┏━━
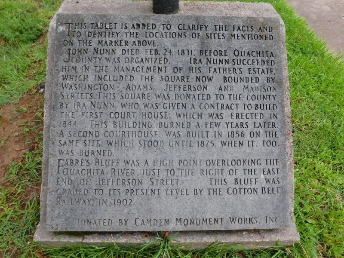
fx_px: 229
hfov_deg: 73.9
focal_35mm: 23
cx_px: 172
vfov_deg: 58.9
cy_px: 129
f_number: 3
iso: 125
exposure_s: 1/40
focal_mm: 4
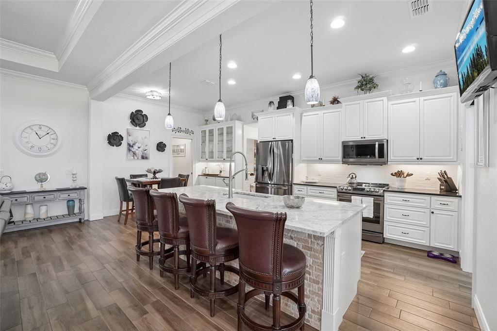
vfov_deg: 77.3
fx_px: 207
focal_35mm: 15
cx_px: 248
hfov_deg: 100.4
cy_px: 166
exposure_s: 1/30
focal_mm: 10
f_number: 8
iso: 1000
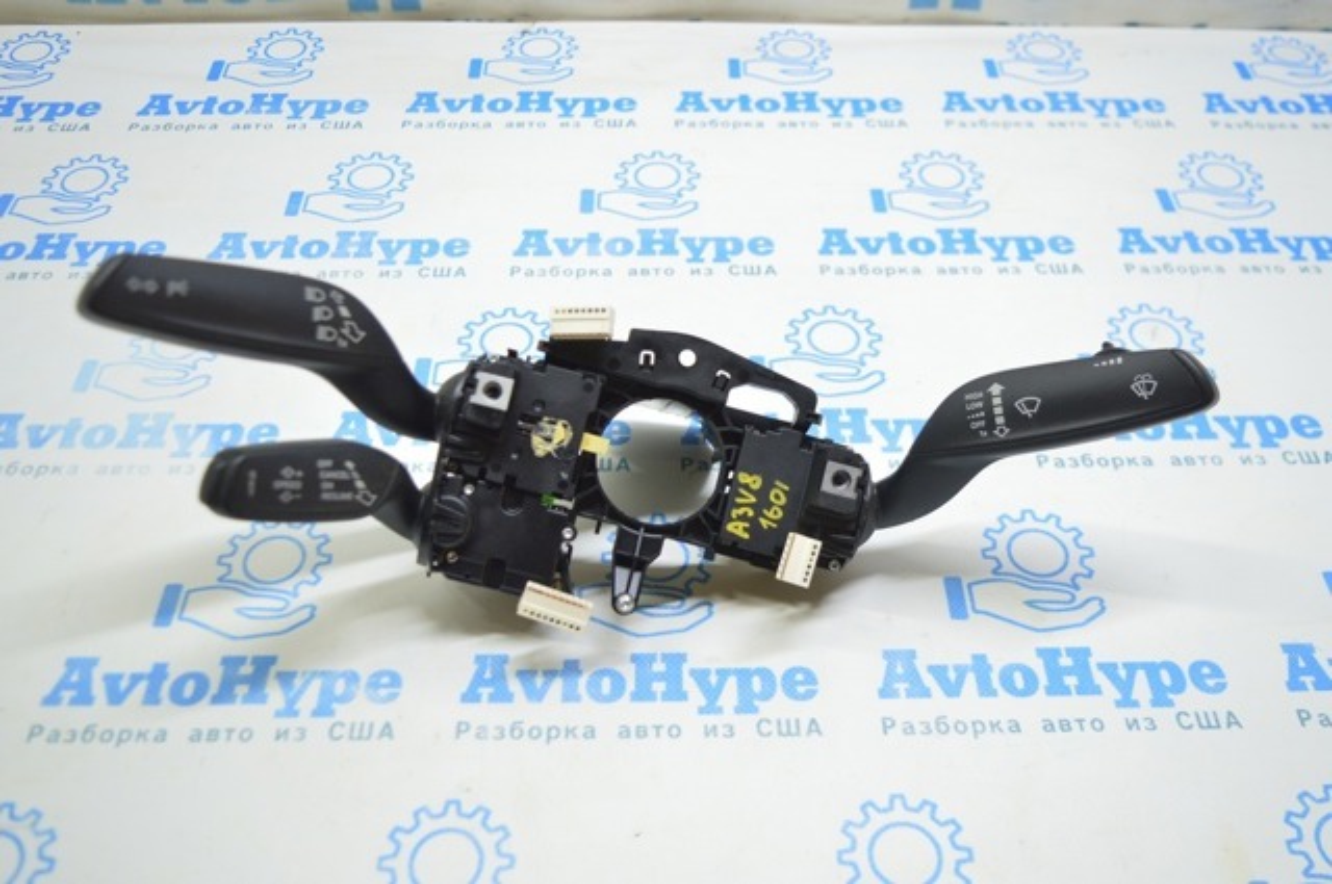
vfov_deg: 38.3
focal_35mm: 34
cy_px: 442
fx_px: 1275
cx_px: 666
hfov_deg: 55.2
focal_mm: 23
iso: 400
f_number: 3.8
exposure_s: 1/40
┗━━
An exact transcript is required, covering the lines from the one containing "focal_35mm: 23" through the end of the listing above, inclusive, without pictures.

focal_35mm: 23
cx_px: 172
vfov_deg: 58.9
cy_px: 129
f_number: 3
iso: 125
exposure_s: 1/40
focal_mm: 4
vfov_deg: 77.3
fx_px: 207
focal_35mm: 15
cx_px: 248
hfov_deg: 100.4
cy_px: 166
exposure_s: 1/30
focal_mm: 10
f_number: 8
iso: 1000
vfov_deg: 38.3
focal_35mm: 34
cy_px: 442
fx_px: 1275
cx_px: 666
hfov_deg: 55.2
focal_mm: 23
iso: 400
f_number: 3.8
exposure_s: 1/40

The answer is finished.